The binding result is probably where I would be most careful.

For text bpb, K-packing can be judged fairly directly. For cross-modal binding, I would want harder negatives.

Possible hard negatives:

Probe	Why it helps
same-class wrong-instance	Reduces class-label shortcuts
same-length caption mismatch	Reduces length cues
entropy-matched caption mismatch	Reduces byte-distribution cues
shifted audio/video windows	Tests temporal leakage
image-only / audio-only / image+audio ablation	Shows which modality contributes
top-k retrieval over captions	Easier to interpret than bpb alone
cross-dataset transfer	Tests whether binding survives outside the original toy distribution

If K=16 preserves caption bpb but weakens binding, the hard-negative setting may be the best way to see whether K is losing fine-grained alignment or just losing an easy shortcut.

Fixed channel addresses are also an interpretability opportunity

One thing I like about the zero-door design is that the channels enter unmixed.

That is not only a parameter-saving trick. It may make the first learned layer unusually inspectable.

For example, one could ask:

Analysis	What it might show
first-layer attention by feature group	whether Δ / Δ² / Fourier / phase-like channels are used differently
modality-specific channel usage	whether text, audio, and image bytes rely on different feature groups
K-slot byte-position attribution	which byte positions inside the packed slot matter most
learned projection comparison	whether the learned projection rediscovers similar channel mixing
feature ablation during eval	which channels matter after training

This might become one of the cleaner advantages of the zero-door setup: the model has fewer learned parameters before the first attention operation, so attribution at the input boundary is less hidden.

Longer-term: separate input door from output head

Longer-term, I would also separate the zero input door question from the output-head question.
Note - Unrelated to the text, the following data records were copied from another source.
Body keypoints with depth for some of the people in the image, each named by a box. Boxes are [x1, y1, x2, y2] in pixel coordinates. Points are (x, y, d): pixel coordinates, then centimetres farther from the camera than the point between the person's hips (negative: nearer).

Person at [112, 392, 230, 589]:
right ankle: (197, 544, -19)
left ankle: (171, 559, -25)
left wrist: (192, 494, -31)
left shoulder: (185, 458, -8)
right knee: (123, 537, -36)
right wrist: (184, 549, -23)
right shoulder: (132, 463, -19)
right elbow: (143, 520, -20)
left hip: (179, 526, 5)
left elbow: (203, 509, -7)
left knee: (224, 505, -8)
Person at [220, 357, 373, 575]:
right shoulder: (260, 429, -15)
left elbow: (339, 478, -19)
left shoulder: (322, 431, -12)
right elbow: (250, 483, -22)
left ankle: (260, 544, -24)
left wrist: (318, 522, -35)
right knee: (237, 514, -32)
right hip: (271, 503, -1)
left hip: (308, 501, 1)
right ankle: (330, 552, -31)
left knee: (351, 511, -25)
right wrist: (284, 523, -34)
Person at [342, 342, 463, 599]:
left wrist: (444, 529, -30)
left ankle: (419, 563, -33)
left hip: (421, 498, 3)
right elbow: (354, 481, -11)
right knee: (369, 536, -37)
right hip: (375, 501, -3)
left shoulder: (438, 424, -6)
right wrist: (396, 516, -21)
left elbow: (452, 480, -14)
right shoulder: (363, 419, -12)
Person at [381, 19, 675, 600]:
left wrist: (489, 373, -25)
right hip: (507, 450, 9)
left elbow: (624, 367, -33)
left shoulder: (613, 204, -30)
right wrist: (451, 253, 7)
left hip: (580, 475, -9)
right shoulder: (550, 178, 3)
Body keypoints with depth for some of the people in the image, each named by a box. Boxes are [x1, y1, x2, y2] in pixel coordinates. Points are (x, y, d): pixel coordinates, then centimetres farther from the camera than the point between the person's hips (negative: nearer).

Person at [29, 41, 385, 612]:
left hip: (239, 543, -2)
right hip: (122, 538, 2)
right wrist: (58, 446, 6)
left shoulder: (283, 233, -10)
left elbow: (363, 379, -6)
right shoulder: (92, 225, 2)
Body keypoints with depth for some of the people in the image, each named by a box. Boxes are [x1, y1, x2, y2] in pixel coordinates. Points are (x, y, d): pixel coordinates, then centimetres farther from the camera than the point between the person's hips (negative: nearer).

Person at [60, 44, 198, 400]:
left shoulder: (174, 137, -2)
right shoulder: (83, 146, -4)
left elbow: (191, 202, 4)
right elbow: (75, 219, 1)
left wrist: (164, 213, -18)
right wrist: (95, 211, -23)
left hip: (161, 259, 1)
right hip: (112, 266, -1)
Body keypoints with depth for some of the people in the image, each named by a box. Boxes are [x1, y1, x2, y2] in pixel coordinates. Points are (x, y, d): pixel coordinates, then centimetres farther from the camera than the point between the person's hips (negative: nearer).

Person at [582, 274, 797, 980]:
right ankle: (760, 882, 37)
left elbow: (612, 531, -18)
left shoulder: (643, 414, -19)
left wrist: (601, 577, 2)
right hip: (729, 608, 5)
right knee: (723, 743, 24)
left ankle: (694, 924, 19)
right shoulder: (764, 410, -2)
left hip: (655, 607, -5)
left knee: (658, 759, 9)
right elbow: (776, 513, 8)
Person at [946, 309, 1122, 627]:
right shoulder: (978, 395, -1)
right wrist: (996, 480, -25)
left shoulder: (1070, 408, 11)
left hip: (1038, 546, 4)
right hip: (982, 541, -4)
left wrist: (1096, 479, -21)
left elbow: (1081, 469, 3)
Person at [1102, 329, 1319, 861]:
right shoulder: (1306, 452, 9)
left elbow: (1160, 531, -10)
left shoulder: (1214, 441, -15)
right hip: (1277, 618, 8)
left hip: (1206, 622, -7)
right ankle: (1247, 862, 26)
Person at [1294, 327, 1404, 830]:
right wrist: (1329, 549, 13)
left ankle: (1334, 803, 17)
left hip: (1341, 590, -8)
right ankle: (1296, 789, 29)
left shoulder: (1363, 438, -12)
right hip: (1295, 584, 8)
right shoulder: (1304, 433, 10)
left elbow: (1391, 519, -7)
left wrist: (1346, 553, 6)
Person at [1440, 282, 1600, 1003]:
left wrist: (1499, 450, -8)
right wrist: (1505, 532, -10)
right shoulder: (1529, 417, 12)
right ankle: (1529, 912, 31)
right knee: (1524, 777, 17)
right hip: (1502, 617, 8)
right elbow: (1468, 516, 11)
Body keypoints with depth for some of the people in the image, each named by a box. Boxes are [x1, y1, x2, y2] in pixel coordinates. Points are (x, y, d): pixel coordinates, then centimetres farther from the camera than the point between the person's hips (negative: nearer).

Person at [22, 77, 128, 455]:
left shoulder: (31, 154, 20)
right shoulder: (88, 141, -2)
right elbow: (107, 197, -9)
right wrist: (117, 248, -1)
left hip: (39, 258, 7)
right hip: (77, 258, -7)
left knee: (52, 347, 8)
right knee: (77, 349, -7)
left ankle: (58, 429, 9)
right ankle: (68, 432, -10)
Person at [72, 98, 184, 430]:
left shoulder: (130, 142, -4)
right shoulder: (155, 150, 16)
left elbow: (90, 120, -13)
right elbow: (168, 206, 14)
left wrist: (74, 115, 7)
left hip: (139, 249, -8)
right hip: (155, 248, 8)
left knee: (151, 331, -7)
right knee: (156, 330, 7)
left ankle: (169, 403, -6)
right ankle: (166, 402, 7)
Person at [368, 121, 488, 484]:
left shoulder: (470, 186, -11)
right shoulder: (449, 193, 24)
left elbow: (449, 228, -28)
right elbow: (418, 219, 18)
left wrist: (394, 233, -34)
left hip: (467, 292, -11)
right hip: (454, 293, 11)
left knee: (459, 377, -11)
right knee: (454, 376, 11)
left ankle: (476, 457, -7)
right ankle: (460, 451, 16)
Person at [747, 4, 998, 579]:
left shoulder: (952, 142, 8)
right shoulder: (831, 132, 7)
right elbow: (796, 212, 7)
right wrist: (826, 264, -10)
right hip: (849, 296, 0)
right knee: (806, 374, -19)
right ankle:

Shaham & Levy is relevant here because that work discusses replacing embedding layers with one-hot byte representations in the first and last layers. HoLo_ZeRo, as I understand it, is mainly about the input front door.

Those are related but not identical questions:

Question	Why separate it
zero input door	asks how bytes should enter the model
output byte head	asks how predictions should be parameterized
weight tying	changes meaning when there is no learned input embedding table
HSL-aware output geometry	possible future direction, but separate from the present claim
AR streaming path	may interact with output-side design

I would keep the current claim focused on the input door, but maybe mark output-head structure as a later research branch.

Small implementation note

I also like the explicit tail handling.

In K-packed byte models, silent byte loss would be an easy source of false confidence. Making pad/drop behavior explicit is a small but important engineering detail.

Bottom line

My rough read:

This is not just an “embedding removed” experiment. It is more specifically a test of whether a deterministic HSL byte-signal geometry can replace the learned input door while also reducing raw byte-position length through K-packing.

The next most useful thing may be a failure-boundary map:

when learned embeddings catch up;
when larger models erase the advantage;
when K starts hurting binding;
which modalities benefit from HSL geometry;
whether HSL beats random/permuted/learned controls;
whether hard-negative binding still holds.

If that map looks good, then the result becomes much more than a neat parameter-saving trick. It becomes a concrete design rule for where a fixed byte-signal front door is useful.